> **CONSIGNE A**:
Citez mot pour mot le passage du texte sur Brenda Fajardo qui commence par « Lieu de l'évènement » et se termine par « Michel Nuridsany, commissaire. ».
> **CONSIGNE B**:
D'après le texte sur Brenda Fajardo, dans quelle université et en quelle année a-t-elle terminé sa maîtrise en éducation artistique ?

> **TEXTE À ANALYSER**:

────────────────

Philippines. Brenda Fajardo. Exposition

Date

1994-04-26

Date de fin

1994-04-29

Artistes principaux

Lieu de l'évènement

Type d'évènement

Exposition

Description de la pratique

26 avril-29 mai 1994.
Brenda Fajardo ici-bas et au-delà. Michel Nuridsany, commissaire.

Brenda Fajardo est, plus que nul autre peintre aux Philippines, emblématique de son pays. Mais c'est d'abord une artiste singulière, inventive, qui, en tant que telle, échappe aux définitions, aux théories, creuse son territoire comme un animal fouisseur et qui invente, s'aventure sur des territoires inconnus, sans repères. La biographie dira-t-elle quoi que ce soit de l'aventure formelle? Ce qu'on sait d'un artiste -ses dates, des moments, un changement visible d'orientation que les historiens d'art appellent période, ses amours, ses exils, sa statégie- nous permettent-ils, même superficiellement d'accéder à une meilleure connaissance de l'oeuvre? Saurons-nous plus que l'anecdote ou l'écume des jours? Un homme est ce qu'il cache, disait Malraux. La biographie est comme une partition musicale qu'il faut savoir interpréter. '
On retiendra que la jeune fille Fajardo, née en 1940 à Manille, après un baccalauréat en agriculture obtenu en 1959, termine sa maîtrise en éducation artistique aux Etats-Unis, à l'université du Wisconsin en 1967, et que déjà le trait la fascine. Elle s'essaie à la gravure'.

────────────────

> **EXTRAITS DES DONNÉES**:
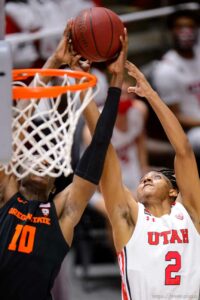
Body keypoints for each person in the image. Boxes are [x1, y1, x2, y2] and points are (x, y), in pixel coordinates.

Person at [0, 23, 127, 300]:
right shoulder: (5, 198)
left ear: (55, 183)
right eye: (35, 156)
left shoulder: (63, 212)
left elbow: (99, 148)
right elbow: (14, 131)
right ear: (20, 172)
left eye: (47, 160)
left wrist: (110, 85)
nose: (41, 160)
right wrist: (53, 63)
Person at [83, 60, 200, 299]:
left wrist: (151, 95)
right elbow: (104, 152)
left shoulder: (190, 214)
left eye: (155, 177)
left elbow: (184, 151)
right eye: (143, 179)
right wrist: (86, 88)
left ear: (173, 192)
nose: (145, 179)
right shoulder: (129, 218)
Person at [152, 8, 200, 168]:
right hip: (192, 131)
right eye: (180, 27)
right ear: (172, 31)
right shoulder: (166, 69)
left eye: (190, 26)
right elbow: (175, 116)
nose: (186, 31)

────────────────

> **RÉPONSE FINALE A**:
Lieu de l'évènement

Type d'évènement

Exposition

Description de la pratique

26 avril-29 mai 1994.
Brenda Fajardo ici-bas et au-delà. Michel Nuridsany, commissaire.

> **RÉPONSE FINALE B**:
À l'université du Wisconsin, aux États-Unis, en 1967.